3

I believe Emacs lists have nil at their end. That said, I was trying to test examples.
Can anyone tell the difference between a and b?

(setq a '(foo))  
(setq b '(foo nil))  

;; Returns nil and (nil), respectively.
(cdr a)
(cdr b)
4
  • 2
    a is (foo . nil). b is (foo . (nil . nil)).
    – Toothrot
    Apr 15 '20 at 18:39
  • 2
    And (cdr nil) and (car nil) return nil (by convention, for convenience).
    – Drew
    Apr 15 '20 at 20:02
  • @Toothrot or OP: Please consider posting that as an answer.
    – Drew
    Apr 15 '20 at 20:03
  • 2
    a is a list with one element: foo. b is a list with two elements: foo and nil.
    – Drew
    Apr 15 '20 at 20:04
4

It is in a sense true that a proper list ends in nil, but not in the sense that the last element of every proper list is nil. It is the cdr of the innermost cons of the proper list that is nil. A cons is a car-cdr pair. A proper list is a nest of conses, or rather, a proper list is either nil or a cons whose cdr is a proper list. So a finite proper list is a nest of conses whose innermost cons's cdr is nil. Its elements are its cars. The proper list (a b c) is a cons whose car is a and whose cdr is (b c), whose cdr is (c), whose cdr is nil. The last element is c, not nil; but the last (or innermost) cdr is indeed nil; this is what ends a proper list.

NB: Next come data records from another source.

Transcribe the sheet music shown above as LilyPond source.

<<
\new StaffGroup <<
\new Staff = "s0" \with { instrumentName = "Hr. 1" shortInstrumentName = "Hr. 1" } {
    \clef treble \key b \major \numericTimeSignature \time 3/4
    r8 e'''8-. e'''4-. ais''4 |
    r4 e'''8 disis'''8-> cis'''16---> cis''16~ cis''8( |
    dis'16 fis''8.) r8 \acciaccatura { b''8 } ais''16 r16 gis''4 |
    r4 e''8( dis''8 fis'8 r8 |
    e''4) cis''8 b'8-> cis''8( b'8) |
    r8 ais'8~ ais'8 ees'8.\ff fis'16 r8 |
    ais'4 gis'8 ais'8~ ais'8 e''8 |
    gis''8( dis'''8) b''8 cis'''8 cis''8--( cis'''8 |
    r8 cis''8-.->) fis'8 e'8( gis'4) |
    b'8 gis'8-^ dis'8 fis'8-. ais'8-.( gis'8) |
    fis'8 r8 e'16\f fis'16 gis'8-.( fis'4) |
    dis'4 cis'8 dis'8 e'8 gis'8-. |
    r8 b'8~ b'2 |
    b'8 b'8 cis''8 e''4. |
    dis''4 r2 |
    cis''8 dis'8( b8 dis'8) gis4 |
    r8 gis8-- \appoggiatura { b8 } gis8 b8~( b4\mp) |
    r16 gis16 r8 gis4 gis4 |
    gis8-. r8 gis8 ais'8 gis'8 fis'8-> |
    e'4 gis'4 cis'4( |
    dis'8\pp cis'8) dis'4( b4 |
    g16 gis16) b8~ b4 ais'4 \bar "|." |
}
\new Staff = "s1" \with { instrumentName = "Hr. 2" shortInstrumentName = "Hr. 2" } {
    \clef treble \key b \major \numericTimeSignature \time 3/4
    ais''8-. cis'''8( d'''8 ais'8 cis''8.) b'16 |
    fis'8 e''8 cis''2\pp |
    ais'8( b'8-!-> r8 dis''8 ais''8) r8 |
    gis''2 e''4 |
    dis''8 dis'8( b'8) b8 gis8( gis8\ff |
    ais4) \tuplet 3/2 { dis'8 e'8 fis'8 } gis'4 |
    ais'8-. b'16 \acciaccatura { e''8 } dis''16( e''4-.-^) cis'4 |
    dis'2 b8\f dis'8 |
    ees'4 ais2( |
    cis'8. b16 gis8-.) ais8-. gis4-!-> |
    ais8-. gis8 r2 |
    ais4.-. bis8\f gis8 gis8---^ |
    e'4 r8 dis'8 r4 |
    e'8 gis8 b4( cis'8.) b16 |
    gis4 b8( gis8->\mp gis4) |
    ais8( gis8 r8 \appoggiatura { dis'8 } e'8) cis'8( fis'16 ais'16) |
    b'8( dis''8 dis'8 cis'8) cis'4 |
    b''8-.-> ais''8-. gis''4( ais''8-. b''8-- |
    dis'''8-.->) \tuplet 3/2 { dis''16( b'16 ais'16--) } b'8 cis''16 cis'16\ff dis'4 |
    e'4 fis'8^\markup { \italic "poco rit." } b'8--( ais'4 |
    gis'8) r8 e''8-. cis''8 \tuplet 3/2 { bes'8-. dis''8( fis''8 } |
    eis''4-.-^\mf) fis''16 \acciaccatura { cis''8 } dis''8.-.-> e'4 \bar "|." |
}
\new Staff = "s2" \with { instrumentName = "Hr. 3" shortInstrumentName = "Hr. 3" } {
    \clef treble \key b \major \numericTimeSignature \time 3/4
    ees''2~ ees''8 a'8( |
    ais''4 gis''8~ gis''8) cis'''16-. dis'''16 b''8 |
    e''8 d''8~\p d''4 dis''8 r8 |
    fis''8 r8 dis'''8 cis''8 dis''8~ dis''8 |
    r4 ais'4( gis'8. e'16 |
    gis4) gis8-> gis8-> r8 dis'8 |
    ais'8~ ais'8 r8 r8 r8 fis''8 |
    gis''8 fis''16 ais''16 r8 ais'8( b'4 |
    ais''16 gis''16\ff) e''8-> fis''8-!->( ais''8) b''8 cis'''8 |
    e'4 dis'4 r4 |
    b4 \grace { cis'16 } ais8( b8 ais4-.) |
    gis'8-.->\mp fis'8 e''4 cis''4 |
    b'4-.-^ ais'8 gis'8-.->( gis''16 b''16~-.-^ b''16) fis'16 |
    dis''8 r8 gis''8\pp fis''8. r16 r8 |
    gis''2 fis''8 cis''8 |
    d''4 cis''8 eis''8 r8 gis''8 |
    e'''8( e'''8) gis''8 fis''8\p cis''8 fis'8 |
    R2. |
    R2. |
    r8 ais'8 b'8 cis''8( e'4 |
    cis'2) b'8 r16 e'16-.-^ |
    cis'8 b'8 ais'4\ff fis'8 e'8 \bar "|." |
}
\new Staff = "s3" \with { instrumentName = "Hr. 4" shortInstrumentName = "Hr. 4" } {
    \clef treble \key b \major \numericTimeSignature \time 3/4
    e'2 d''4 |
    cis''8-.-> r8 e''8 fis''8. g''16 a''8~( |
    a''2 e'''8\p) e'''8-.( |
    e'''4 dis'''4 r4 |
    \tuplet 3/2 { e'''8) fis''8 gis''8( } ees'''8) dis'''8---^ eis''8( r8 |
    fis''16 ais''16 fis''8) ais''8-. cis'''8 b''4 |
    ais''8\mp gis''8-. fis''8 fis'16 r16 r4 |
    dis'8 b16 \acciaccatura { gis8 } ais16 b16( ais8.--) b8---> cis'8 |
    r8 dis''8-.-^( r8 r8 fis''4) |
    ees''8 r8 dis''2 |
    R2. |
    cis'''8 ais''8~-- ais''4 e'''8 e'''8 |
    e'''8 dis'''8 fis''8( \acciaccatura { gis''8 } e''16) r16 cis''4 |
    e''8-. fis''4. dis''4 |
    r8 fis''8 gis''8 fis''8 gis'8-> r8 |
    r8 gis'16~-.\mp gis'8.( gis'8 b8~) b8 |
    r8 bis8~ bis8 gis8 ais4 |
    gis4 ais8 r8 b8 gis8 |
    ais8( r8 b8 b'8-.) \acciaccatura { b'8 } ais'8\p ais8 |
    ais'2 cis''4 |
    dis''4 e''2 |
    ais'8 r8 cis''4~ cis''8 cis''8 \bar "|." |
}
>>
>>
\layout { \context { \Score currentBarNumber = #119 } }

In dotted-pair notation, which shows the cons structure of a list, (a b c) is (a . (b . (c . nil))).

A list simpliciter is either nil or a cons whose cdr is not necessarily a list.

Your a is (foo . nil) and your b is (foo . (nil . nil)).

And (cdr b) is (nil) because (nil . nil) is (nil), the list whose only element is nil.

For more on conses, evaluate (info "(elisp) Cons Cell Type").

3
  • I think it would be useful to link to (info "(elisp) Cons Cell Type") and subnodes.
    – Basil
    Apr 15 '20 at 22:34
  • @phils, Graham calls it dot notation.
    – Toothrot
    Apr 16 '20 at 0:03
  • @Toothrot Fair enough -- please change it back if you prefer. It's always "dotted pair notation" in the elisp manual, which is why I edited that, but I think it's good either way.